En aquel tiempo, Jesús designó a otros setenta y dos discípulos y los mandó por delante, de dos en dos, a todos los pueblos y lugares a donde pensaba ir, y les dijo: “La cosecha es mucha y los trabajadores pocos. Rueguen, por lo tanto, al dueño de la mies que envíe trabajadores a sus campos. Pónganse en camino; yo los envío como corderos en medio de lobos. No lleven ni dinero, ni morral, ni sandalias y no se detengan a saludar a nadie por el camino. Cuando entren en una casa digan: ‘Que la paz reine en esta casa’. Y si allí hay gente amante de la paz, el deseo de paz de ustedes se cumplirá; si no, no se cumplirá. Quédense en esa casa. Coman y beban de lo que tengan, porque el trabajador tiene derecho a su salario. No anden de casa en casa.

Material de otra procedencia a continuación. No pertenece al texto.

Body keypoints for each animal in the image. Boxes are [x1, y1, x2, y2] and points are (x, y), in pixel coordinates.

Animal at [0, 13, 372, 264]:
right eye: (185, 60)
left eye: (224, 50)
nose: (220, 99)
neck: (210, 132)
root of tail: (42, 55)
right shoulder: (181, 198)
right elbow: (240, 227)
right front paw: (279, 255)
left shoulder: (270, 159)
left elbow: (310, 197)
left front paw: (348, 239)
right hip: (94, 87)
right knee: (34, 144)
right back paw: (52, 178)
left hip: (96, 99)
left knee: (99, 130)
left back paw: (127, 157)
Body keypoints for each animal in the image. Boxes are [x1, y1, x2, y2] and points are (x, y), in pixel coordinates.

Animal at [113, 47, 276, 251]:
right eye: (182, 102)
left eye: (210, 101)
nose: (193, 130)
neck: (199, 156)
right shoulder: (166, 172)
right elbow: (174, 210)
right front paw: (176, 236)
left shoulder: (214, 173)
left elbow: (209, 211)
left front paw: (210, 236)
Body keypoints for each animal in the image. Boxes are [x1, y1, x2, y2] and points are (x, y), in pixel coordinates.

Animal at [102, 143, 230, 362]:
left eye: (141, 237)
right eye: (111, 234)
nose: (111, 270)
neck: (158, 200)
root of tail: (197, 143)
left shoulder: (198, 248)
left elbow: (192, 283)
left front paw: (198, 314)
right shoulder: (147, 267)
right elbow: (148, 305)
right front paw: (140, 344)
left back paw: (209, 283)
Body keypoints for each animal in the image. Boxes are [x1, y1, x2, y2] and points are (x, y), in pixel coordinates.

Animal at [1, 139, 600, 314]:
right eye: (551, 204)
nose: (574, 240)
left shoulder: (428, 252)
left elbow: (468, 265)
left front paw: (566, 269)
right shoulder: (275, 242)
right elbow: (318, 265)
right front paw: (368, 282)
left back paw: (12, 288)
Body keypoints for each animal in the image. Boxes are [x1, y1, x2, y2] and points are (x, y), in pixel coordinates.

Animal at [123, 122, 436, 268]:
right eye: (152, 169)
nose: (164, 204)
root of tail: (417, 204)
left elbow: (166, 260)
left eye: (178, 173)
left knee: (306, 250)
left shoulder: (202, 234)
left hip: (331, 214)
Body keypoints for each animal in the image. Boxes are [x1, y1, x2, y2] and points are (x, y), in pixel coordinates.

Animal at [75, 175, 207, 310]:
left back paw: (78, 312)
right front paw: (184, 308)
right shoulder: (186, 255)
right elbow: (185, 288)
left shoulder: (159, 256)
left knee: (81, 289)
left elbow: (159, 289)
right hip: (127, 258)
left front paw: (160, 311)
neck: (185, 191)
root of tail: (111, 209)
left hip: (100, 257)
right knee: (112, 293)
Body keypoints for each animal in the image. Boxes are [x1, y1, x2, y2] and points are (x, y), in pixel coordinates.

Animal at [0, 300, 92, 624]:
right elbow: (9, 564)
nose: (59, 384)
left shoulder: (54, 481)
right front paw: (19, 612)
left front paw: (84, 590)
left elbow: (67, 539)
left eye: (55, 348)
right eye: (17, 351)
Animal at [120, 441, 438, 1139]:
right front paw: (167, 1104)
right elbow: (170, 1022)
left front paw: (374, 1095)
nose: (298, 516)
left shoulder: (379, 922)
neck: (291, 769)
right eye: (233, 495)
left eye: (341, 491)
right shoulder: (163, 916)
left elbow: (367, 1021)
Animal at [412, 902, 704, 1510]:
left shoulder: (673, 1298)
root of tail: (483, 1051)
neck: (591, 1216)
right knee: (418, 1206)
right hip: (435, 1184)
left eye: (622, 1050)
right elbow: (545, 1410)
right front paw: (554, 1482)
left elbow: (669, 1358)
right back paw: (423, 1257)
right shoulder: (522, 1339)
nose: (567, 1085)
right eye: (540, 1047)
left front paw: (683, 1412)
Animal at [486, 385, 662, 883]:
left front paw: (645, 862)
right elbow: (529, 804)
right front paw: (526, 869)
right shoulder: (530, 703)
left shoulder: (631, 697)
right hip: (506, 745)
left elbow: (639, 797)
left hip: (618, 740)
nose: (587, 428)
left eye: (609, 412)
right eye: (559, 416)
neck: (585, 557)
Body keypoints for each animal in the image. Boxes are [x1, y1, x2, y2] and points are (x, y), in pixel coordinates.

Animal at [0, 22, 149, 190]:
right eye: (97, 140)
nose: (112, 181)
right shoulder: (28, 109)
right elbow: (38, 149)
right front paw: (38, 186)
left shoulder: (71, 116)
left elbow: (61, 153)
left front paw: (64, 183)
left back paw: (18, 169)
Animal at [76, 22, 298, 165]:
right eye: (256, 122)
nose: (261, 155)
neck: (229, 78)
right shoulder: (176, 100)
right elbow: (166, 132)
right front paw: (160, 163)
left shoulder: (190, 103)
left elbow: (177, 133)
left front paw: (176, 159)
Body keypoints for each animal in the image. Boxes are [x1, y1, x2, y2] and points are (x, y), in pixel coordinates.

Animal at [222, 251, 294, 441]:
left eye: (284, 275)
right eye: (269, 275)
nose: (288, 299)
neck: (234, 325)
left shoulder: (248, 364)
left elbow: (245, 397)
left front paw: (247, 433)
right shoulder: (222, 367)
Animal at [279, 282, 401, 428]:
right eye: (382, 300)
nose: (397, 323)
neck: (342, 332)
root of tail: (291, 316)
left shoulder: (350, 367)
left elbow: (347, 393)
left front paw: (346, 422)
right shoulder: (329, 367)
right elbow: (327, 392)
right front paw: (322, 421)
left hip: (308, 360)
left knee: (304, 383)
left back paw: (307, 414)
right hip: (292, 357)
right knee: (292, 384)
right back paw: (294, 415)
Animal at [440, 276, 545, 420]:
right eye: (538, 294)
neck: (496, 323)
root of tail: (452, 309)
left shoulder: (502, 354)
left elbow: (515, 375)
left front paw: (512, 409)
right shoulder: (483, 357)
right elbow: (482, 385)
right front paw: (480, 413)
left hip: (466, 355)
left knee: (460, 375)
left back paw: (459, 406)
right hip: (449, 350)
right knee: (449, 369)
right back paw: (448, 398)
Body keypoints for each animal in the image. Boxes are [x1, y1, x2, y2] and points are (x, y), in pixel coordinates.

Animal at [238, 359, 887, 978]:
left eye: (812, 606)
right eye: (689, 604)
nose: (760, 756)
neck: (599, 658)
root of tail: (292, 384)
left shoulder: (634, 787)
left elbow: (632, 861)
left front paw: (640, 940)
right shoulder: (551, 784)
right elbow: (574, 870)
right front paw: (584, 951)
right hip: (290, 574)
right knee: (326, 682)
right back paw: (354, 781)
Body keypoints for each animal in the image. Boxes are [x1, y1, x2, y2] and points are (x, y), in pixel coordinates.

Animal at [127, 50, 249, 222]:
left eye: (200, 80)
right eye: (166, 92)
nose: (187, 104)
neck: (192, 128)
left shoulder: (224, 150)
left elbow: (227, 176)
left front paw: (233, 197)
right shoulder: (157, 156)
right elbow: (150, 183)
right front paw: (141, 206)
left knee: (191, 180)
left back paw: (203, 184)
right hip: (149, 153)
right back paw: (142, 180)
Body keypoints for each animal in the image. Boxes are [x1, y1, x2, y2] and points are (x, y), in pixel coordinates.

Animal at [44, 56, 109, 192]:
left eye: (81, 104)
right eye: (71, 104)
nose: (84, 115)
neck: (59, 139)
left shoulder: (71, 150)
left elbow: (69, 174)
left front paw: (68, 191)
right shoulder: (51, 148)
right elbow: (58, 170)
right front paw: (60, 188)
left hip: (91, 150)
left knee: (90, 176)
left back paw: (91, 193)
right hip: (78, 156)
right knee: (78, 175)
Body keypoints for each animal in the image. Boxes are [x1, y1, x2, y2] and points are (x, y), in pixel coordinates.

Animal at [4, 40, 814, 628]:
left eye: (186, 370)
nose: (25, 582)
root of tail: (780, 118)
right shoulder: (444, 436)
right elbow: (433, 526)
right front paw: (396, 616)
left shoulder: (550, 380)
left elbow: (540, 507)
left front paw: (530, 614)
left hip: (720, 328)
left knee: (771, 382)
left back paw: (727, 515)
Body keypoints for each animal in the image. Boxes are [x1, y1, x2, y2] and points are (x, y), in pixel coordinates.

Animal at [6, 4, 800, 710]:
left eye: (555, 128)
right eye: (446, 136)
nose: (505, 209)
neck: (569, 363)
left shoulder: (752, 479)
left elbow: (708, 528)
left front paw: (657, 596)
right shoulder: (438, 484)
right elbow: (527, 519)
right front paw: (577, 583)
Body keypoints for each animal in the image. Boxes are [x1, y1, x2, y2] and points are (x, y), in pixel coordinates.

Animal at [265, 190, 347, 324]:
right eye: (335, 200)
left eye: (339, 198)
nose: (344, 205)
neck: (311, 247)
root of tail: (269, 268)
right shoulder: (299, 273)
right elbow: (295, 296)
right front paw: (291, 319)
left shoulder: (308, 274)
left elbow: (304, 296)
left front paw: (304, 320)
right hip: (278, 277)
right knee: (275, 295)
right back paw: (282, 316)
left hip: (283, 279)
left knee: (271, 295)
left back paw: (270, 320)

En cualquier ciudad donde entren y los reciban, coman lo que les den. Curen a los enfermos que haya y díganles: ‘Ya se acerca a ustedes el Reino de Dios’.Pero si entran en una ciudad y no los reciben, salgan por las calles y digan: ‘Hasta el polvo de esta ciudad que se nos ha pegado a los pies nos lo sacudimos, en señal de protesta contra ustedes. De todos modos, sepan que el Reino de Dios está cerca’. Yo les digo que en el día del juicio, Sodoma será tratada con menos rigor que esa ciudad”. Los setenta y dos discípulos regresaron llenos de alegría y le dijeron a Jesús: “Señor, hasta los demonios se nos someten en tu nombre”.
Él les contestó: “Vi a Satanás caer del cielo como el rayo. A ustedes les he dado poder para aplastar serpientes y escorpiones y para vencer toda la fuerza del enemigo, y nada les podrá hacer daño. Pero no se alegren de que los demonios se les someten. Alégrense más bien de que sus nombres están escritos en el cielo”. Palabra del Señor.
San Lucas nos presenta en su Evangelio otra misión. No sólo los Doce son enviados: también otros setenta y dos discípulos. Ondas expansivas, que difunden la buena noticia y preparan la llegada de Jesús. La salvación dispuesta por Dios es una tarea que nos involucra, en la que vamos quedando incorporados poco a poco. Lo que preparamos siempre es su presencia. Porque el contenido del Reino es Jesús. Y Él mismo es quien dicta las condiciones de la labor. Pero esto no quita el valor propio de la colaboración. Es Él quien envía. Más aún, nos indica que roguemos al dueño de la mies que envíe trabajadores a sus campos. De alguna manera, nosotros mismos somos el fruto de su oración al Padre. Antes de encaminarnos a cumplir la encomienda, se nos introduce en el misterio de la súplica que el corazón humano de Jesús puede lanzar a su Padre celestial. La pequeñez del recurso no obsta para que se garantice la certeza del éxito.
La incorporación en la labor, con todo, no se queda en la oración y el compromiso. Sus frutos son participados por quien ha trabajado. La alegría del Reino se vive ya en los pequeños signos de los enviados. Hasta los demonios se les someten en el nombre del Señor. Participar es ya motivo de alegría. Y la satisfacción ante el logro, que desborda en su significado lo que se percibe a primera vista, alcanza al mismo Jesús. También Él se regocija por los méritos de sus enviados. Cunde, en efecto, el Evangelio, haciendo resonar en el cielo el júbilo de la salvación.
Y a ese júbilo final se refieren las palabras finales de Jesús. Los pequeños avances en la tierra, que en realidad siguen pareciendo poca cosa considerando el vastísimo horizonte de la humanidad, tienen una repercusión en la vida eterna. En el cielo. Sus nombres están escritos en el cielo. Así como es en el nombre de Jesús que se realiza la misión, así son los nombres de quienes son de Jesús los que quedan inscritos en el cielo. Los nombres, es decir, la fuerza de la presencia y la referencia elocuente de los mismos que han actuado. Ningún nombre se borra en la memoria del cielo. Asociados a su Señor, los nombres de los discípulos fieles tienen garantizada una alegría que ahora ni siquiera imaginamos.